Internal Code: 2IJC
You will find that there are lots of different ways to approach this assessment task. You must however include in your answer some background on the significance of the field in which the author is working and a summary of the paper. This must all be done in your own words. After this, the critiquing aspect of the paper can include but not be limited to, considering some of the following questions:
A critique starts with a brief summary of what the author(s) said and then looks at it critically. To summarize an article, you should first read the whole article and related references. What are the author’s main points? How does s/he/they back them up; that is, what evidence do/es the author(s) cite to support them? How could you make the same argument in your own words? At this point you should reread the article to make sure you’ve summarized the author’s ideas correctly and that you’ve clearly identified the source of each idea (whether it’s a direct quote or not). It is important to review related discipline areas and identify conflicting data/results and possible alternative scientific interpretation(s).
The next step is to critically review what the author(s) wrote. Does the argument hang together? Were the methods used to gather the evidence appropriate for the author’s purposes? Does the evidence cited really lead to the conclusion the author reached? Do you know of other evidence that might be used to make a counter-argument? Be sure to check the date of the article and the evidence– are the conclusions still valid?
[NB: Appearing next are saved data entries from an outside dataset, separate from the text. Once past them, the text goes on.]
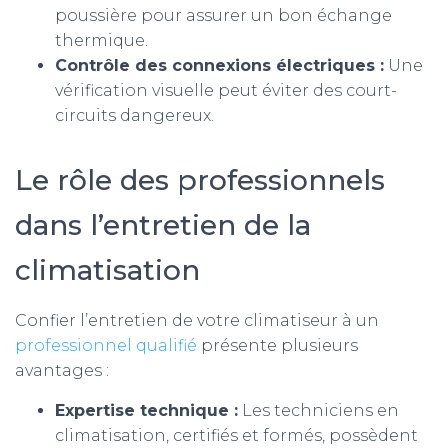
poussière pour assurer un bon échange
thermique.
Contrôle des connexions électriques :
Une
vérification visuelle peut éviter des court-
circuits dangereux.
Le rôle des professionnels
dans l’entretien de la
climatisation
Confier l’entretien de votre climatiseur à un
professionnel qualifié
présente plusieurs
avantages :
Expertise technique :
Les techniciens en
climatisation, certifiés et formés, possèdent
You should also think about the author(s). Who is/are this/these person/people? What education or experience does the author(s) have in this field? Is(are) the author(s) simply an experienced writer in many fields or does the author(s) have real expertise? How do you know? (You will need to research the author(s). Remember that with printed material, you can see the difference between different scientific journals in terms of format and content. Most journal articles are reviewed by peers and there may be editorial decisions made to alter the work: you can look up the journal related documents.
A critique can be a very useful exercise in learning how to develop protocols/procedures and gaining an understanding of the process of designing and undertaking a project, as well as interpret and write up project outcomes.